# Greetings Brothers.



## Bobby V (Nov 19, 2016)

Greetings to all my Masonic brothers. I was initiated in Geneva Lodge 965 and Raised in Fairport-Flower City Lodge 476 under the Grand Lodge of the State of New York F&AM in 1974. I'm also a member of the Scottish Rite, Southern Jurisdiction, Valley of Dallas. A veteran of the Air Force and Army, I'm currently the Commander of the American Legion Love Field Post 453. Retired after a 34+ year career in engineering, I now have the time to seek more light in Masonry.

"There is only one good, knowledge; and one evil, ignorance."  *Seneca*  (4 BC to 65 AD)


----------



## Matt L (Nov 19, 2016)

Greetings brother and thanks for your service.  I'm a Long Island native, and Past Commander of my local American Legion post.


----------



## Bloke (Nov 21, 2016)

Bobby V said:


> Greetings to all my Masonic brothers. I was initiated in Geneva Lodge 965 and Raised in Fairport-Flower City Lodge 476 under the Grand Lodge of the State of New York F&AM in 1974. I'm also a member of the Scottish Rite, Southern Jurisdiction, Valley of Dallas. A veteran of the Air Force and Army, I'm currently the Commander of the American Legion Love Field Post 453. Retired after a 34+ year career in engineering, I now have the time to seek more light in Masonry.
> 
> "There is only one good, knowledge; and one evil, ignorance."  *Seneca*  (4 BC to 65 AD)

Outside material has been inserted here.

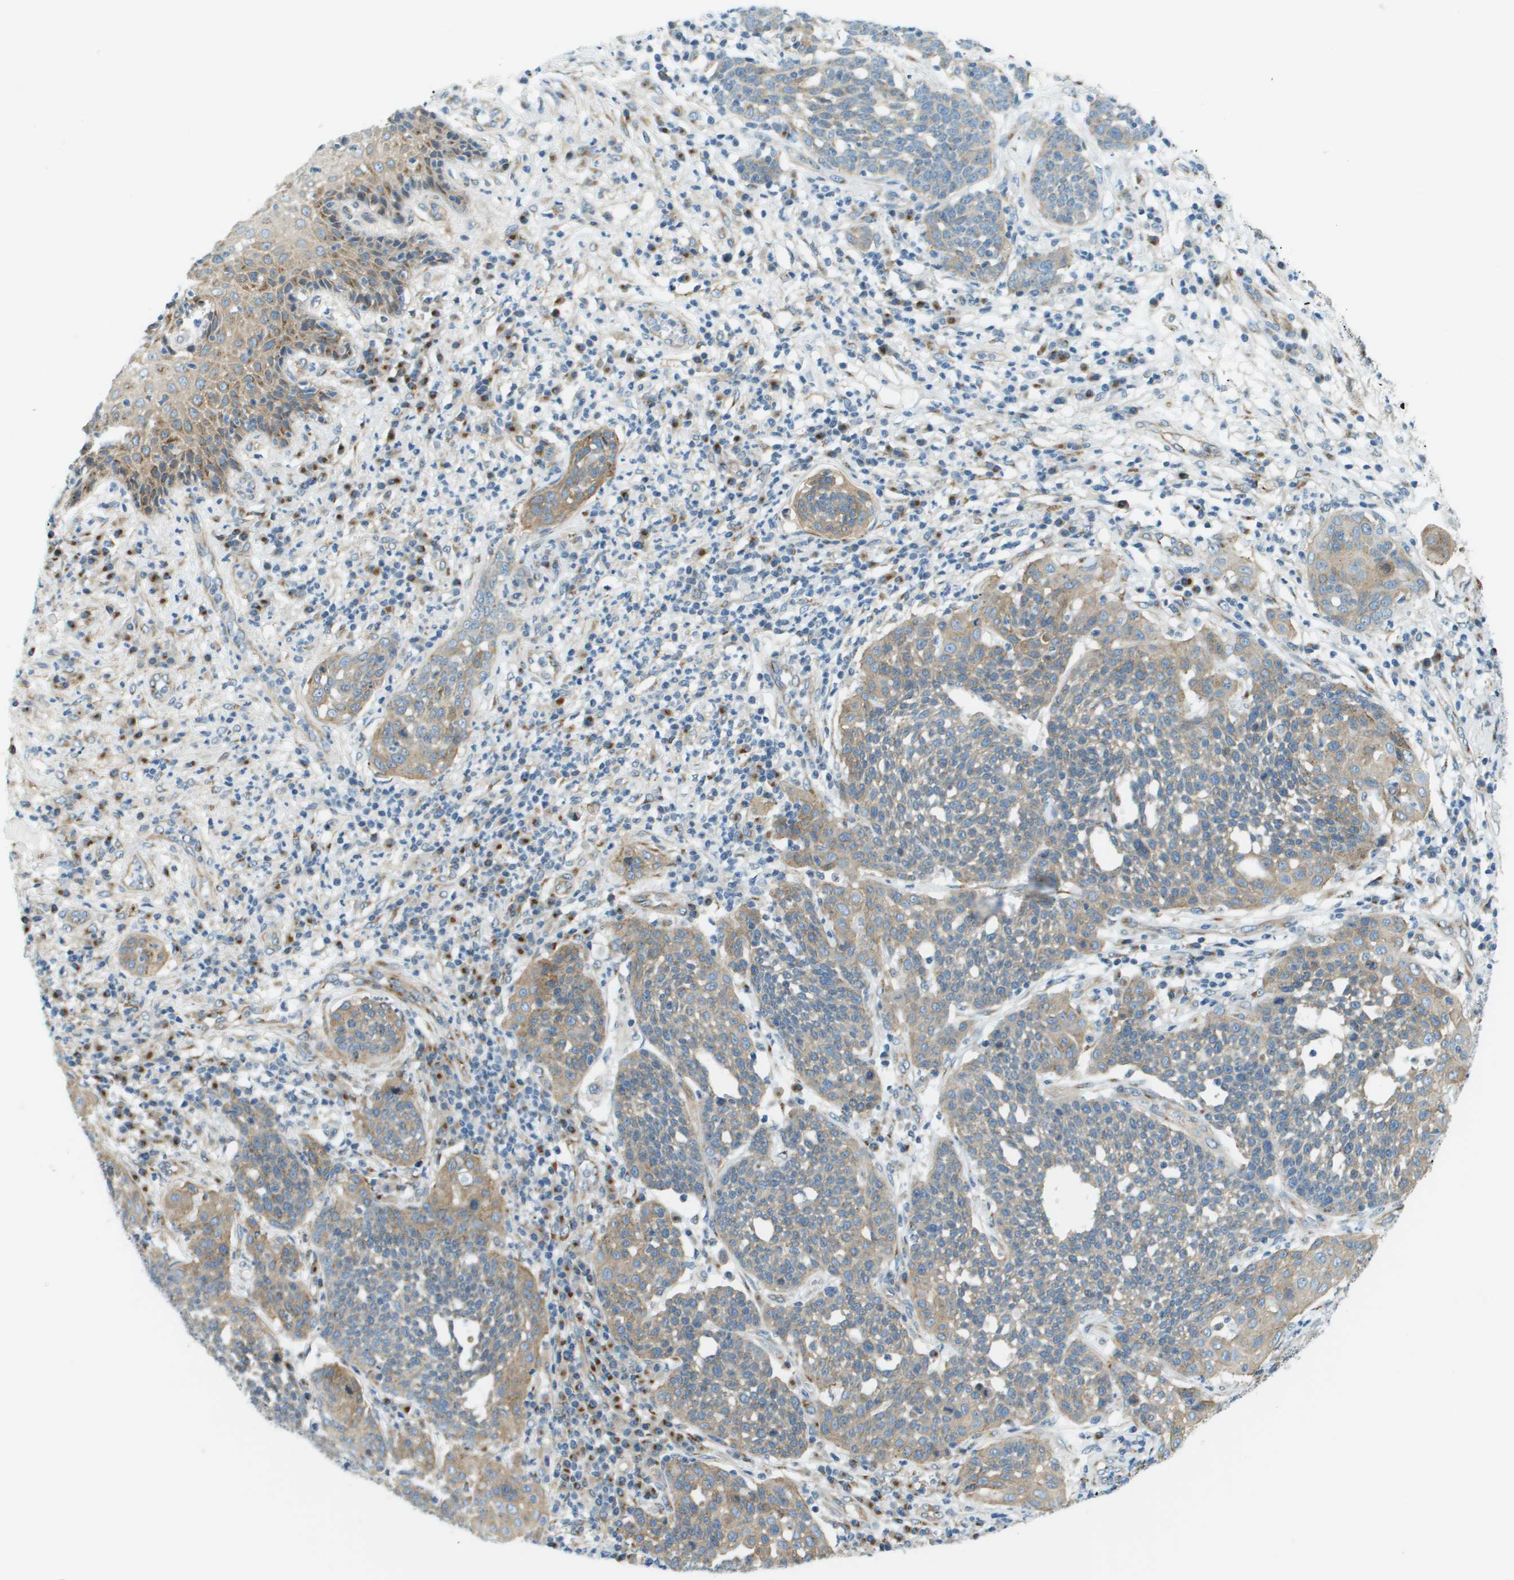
{"staining": {"intensity": "weak", "quantity": ">75%", "location": "cytoplasmic/membranous"}, "tissue": "cervical cancer", "cell_type": "Tumor cells", "image_type": "cancer", "snomed": [{"axis": "morphology", "description": "Squamous cell carcinoma, NOS"}, {"axis": "topography", "description": "Cervix"}], "caption": "Protein analysis of cervical cancer (squamous cell carcinoma) tissue reveals weak cytoplasmic/membranous staining in approximately >75% of tumor cells. Using DAB (3,3'-diaminobenzidine) (brown) and hematoxylin (blue) stains, captured at high magnification using brightfield microscopy.", "gene": "ACBD3", "patient": {"sex": "female", "age": 34}}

Welcome and I like your quote


----------



## KSigMason (Nov 21, 2016)

Greetings and welcome!


----------



## Brother JC (Nov 24, 2016)

Welcome!


----------



## omner (Dec 1, 2016)

Welcome Brother!


----------



## Benjamin Baxter (Dec 2, 2016)

Congrats and welcome to the forums!


Sent from my iPad using My Freemasonry Pro


----------



## Bro. Stewart P.M. (Dec 26, 2016)

Bobby V said:


> Greetings to all my Masonic brothers. I was initiated in Geneva Lodge 965 and Raised in Fairport-Flower City Lodge 476 under the Grand Lodge of the State of New York F&AM in 1974. I'm also a member of the Scottish Rite, Southern Jurisdiction, Valley of Dallas. A veteran of the Air Force and Army, I'm currently the Commander of the American Legion Love Field Post 453. Retired after a 34+ year career in engineering, I now have the time to seek more light in Masonry.
> 
> "There is only one good, knowledge; and one evil, ignorance."  *Seneca*  (4 BC to 65 AD)



Welcome aboard!


----------



## Warrior1256 (Dec 30, 2016)

Greetings and welcome.


----------